In a groundbreaking study at the Cincinnati Children’s Hospital Medical Center led by Michael Helmrath and Jim Wells, scientists have reported success in developing intestinal tissue with a functional enteric nervous system. It was further used to study Hirschsprung’s disease, a genetic condition in which the colon lacks nerve cells, that leads to complications in passing stool.
The gastrointestinal tract contains the second largest number of nerves in the human body, according to Wells. When they are absent or not functional, or when these nerves fail to work properly – the contractile movement of intestinal muscles is hindered. This contributes to abdominal pain, diarrhoea, constipation, and in severe cases creates functional blockages that require surgery.
Why is this exciting?
The novelty of this study was the incorporation of neural development in three-dimensional lab-grown intestinal tissues from human pluripotent stem cells (method published by Well’s group). Neural crest cells manipulated to form enteric nerves were added to the developing tissue, although – the when and how to mix the two – were the biggest challenges to the team.
“We tried a few different approaches largely based on the hypothesis that, if you put the right cells together at the right time in the petri dish, they’ll know what do to. It was a longshot, but it worked,” said Wells, who credits Cincinnati Children’s developmental biologist Samantha Brugmann, PhD, (and a study co-author) with providing critical insights into embryonic nerve development.
The resulting tissue had a remarkable semblance to the developing fetal intestine and demonstrated robust growth, nutrient processing and notably peristalsis (the rhythmic contractions of the intestinal muscles that allow food to pass through) when transplanted into mice.

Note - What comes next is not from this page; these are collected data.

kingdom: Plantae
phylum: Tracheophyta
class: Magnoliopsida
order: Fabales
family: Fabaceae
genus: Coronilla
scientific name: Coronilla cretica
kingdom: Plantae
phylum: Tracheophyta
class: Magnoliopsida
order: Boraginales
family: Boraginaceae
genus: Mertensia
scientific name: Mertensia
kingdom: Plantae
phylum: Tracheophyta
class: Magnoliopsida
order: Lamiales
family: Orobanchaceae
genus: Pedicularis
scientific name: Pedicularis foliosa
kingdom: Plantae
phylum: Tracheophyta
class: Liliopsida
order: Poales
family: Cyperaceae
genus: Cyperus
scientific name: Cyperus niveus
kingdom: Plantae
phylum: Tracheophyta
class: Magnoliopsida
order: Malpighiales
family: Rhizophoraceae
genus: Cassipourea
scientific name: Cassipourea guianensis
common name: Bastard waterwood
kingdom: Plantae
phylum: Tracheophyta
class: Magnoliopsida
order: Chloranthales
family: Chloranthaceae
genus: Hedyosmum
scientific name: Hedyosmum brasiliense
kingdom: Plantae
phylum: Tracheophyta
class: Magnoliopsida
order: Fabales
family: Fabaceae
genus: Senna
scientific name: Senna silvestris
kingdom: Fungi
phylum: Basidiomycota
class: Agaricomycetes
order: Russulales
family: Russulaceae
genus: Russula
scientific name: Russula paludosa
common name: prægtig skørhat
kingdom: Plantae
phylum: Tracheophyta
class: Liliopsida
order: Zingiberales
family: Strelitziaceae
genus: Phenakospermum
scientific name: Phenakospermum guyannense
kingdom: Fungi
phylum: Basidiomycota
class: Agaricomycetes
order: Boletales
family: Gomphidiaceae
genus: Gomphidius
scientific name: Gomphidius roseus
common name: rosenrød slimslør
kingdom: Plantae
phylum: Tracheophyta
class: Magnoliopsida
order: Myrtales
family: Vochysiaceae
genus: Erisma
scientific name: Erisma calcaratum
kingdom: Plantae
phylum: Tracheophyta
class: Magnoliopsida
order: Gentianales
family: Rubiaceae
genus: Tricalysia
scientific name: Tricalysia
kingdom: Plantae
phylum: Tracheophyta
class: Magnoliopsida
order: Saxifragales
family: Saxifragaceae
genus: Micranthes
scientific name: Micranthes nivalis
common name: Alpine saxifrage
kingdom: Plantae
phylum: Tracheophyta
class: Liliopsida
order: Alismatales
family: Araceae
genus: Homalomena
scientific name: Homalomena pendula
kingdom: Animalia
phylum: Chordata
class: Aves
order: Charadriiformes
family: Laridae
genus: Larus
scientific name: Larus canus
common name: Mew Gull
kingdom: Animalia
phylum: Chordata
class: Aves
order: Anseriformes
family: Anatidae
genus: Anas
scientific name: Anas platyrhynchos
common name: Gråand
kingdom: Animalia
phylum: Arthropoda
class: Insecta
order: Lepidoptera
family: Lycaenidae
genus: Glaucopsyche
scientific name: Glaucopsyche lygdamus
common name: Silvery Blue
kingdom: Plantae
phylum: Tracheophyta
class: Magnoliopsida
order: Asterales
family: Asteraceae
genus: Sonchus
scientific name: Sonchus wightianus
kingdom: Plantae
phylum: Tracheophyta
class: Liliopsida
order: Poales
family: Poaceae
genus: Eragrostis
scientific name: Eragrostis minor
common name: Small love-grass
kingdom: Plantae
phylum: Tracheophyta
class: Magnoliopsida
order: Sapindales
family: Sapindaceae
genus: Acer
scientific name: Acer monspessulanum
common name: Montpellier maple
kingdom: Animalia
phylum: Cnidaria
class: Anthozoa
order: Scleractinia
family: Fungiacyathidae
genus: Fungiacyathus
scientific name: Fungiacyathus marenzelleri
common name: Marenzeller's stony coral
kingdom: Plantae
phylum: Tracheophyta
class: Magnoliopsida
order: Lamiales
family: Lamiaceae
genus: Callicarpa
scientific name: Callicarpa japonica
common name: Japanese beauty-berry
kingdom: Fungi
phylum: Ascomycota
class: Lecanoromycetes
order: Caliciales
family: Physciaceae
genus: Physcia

Therefore, the first of its kind, this tissue derived by combining human pluripotent stem cells and neuronal precursors looks promising in terms of better integration, development, and functionality. According to the authors, these findings take us one step closer to engineering patient-specific human intestine and offer huge advantages in the field of regenerative medicine.
How can functional organoids improve regenerative medicine?
Firstly, such functional organoids developed from patients’ cells allow clinicians to understand the particular disorder in a lab setup and test new drugs or side effects non-invasively before actual administration in the patient. Further, genetically modified (rectified in case of congenital genetic disorders) versions of their tissues can be grown for transplant.
“One day this technology will allow us to grow a section of healthy intestine for transplant into a patient, but the ability to use it now to test and ask countless new questions will help human health to the greatest extent,” said Michael Helmrath, surgical director at the Intestinal Rehabilitation Program at Cincinnati Children’s.
This is an exemplary study that combines basic research and its clinical applications in congenital intestinal disorders. Despite the questions on ethics and restrictions this technology might face, one cannot deny the endless possibilities it opens up in engineering personalized organs from biopsies for patients with specific conditions.
The original article was published in Nature Medicine.